What’s new: Tianhe Ren, Qing Jiang, Shilong Liu, Zhaoyang Zeng, and colleagues at the International Digital Economy Academy introduced Grounding DINO 1.5, a system that enables devices with limited processing power to detect arbitrary objects in images based on a text list of objects (also known as open-vocabulary object detection). You can download the code and weights here.
Key insight: The original Grounding DINO follows many of its predecessors by using image embeddings of different levels (from lower-level embeddings produced by an image encoder’s earlier layers, which are larger and represent simple patterns such as edges, to higher-level embeddings produced by later layers, which are smaller and represent complex patterns such as objects). This enables it to better detect objects at different scales. However, it takes a lot of computation. To enable the system to run on devices that have less processing power, Grounding DINO 1.5 uses only the smallest (highest-level) image embeddings for a crucial part of the process.
How it works: Grounding DINO 1.5 is made up of components that produce text and image embeddings, fuse them, and classify them.

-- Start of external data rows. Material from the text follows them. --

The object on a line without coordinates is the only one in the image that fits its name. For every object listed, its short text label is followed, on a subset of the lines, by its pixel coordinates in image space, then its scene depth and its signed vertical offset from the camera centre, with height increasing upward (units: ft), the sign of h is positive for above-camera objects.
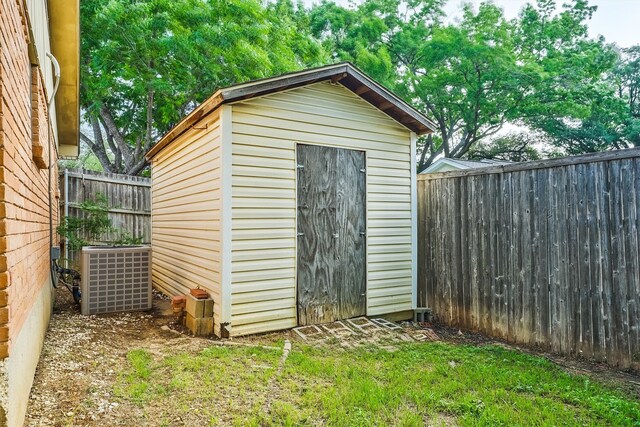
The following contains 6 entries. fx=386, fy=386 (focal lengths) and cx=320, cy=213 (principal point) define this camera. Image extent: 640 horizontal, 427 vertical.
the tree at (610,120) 48.29 +13.67
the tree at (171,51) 32.09 +15.36
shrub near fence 27.04 +2.15
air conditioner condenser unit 16.40 -2.39
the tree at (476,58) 46.42 +20.75
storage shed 14.35 +0.99
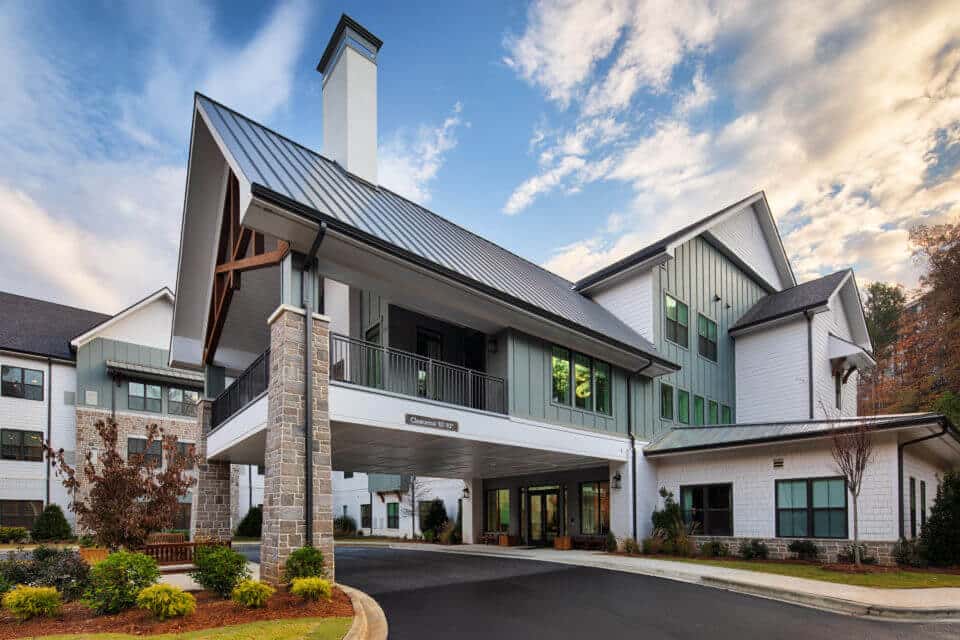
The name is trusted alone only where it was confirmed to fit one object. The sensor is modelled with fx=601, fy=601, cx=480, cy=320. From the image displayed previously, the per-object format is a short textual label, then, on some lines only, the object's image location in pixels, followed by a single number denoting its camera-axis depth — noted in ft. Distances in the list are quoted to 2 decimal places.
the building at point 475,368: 36.94
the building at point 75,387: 90.74
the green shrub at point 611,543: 63.41
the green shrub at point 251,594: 27.71
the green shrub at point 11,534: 79.20
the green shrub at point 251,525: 113.29
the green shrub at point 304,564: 31.81
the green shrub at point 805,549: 52.29
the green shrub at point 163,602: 26.04
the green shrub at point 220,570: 31.45
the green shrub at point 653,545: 60.13
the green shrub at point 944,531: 47.96
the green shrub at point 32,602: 26.89
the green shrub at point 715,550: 57.93
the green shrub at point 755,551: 55.62
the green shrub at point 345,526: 122.42
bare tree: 47.16
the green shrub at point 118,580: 27.91
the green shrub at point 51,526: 84.89
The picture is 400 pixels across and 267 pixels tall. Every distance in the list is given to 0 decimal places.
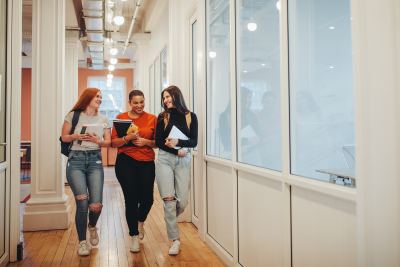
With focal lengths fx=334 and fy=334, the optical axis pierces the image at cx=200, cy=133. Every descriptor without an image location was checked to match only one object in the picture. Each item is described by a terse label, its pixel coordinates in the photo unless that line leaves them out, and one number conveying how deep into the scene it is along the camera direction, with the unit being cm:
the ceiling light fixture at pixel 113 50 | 747
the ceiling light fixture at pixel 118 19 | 536
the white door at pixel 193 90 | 414
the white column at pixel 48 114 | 388
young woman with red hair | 283
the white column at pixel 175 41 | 432
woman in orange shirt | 290
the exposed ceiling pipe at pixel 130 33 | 581
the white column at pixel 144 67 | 817
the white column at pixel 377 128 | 117
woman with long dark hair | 287
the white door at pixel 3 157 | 262
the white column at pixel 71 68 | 760
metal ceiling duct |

It follows the system architecture and training of Grounding DINO with the following exceptions: (i) It uses a different image encoder, (ii) a different model combines text and image embeddings, and (iii) it was trained on a newer dataset of 20 million publicly available text-image examples.
- Given an image, a pretrained EfficientViT-L1 image encoder produced three levels of image embeddings.
- Given the corresponding text, BERT produced a text embedding composed of tokens.
- Given the highest-level image embedding and the text embedding, a cross-attention model updated each one to incorporate information from the other (fusing text and image modalities, in effect). After the update, a CNN-based model combined the updated highest-level image embedding with the lower-level image embeddings to create a single image embedding.
- Grounding DINO 1.5 calculated which 900 tokens in the image embedding were most similar to the tokens in the text embedding.
- A cross-attention model detected objects using both the image and text embeddings. For each token in the updated image embedding, it determined: (i) which text token(s), if any, matched the image token, thereby giving each image token a classification including “not an object” and (ii) a bounding box that enclosed the corresponding object (except for tokens that were labeled “not an object”).
- The system learned to (i) maximize the similarity between matching tokens from the text and image embeddings and minimize the similarity between tokens that didn’t match and (ii) minimize the difference between its own bounding boxes and those in the training dataset.
Results: Grounding DINO 1.5 performed significantly faster than the original Grounding DINO: 10.7 frames per second versus 1.1 frames per second running on an Nvidia Jetson Orin NX computer. Tested on a dataset of images of common objects annotated with labels and bounding boxes, Grounding DINO 1.5 achieved better average precision (a measure of how many objects it identified correctly in their correct location, higher is better) than both Grounding DINO and YOLO-Worldv2-L (a CNN-based object detector). Grounding DINO 1.5 scored 33.5 percent, Grounding DINO 27.4 percent, and YOLO-Worldv2-L 33 percent.
Why it matters: The authors achieved 10 times the speed with just a couple of small changes (a more efficient image encoder and a smaller image embedding when performing cross-attention between embeddings of images and texts). Small changes can yield big results.
We’re thinking: Lately model builders have been building better, smaller, faster large language models for edge devices. We’re glad to see object detection get similar treatment.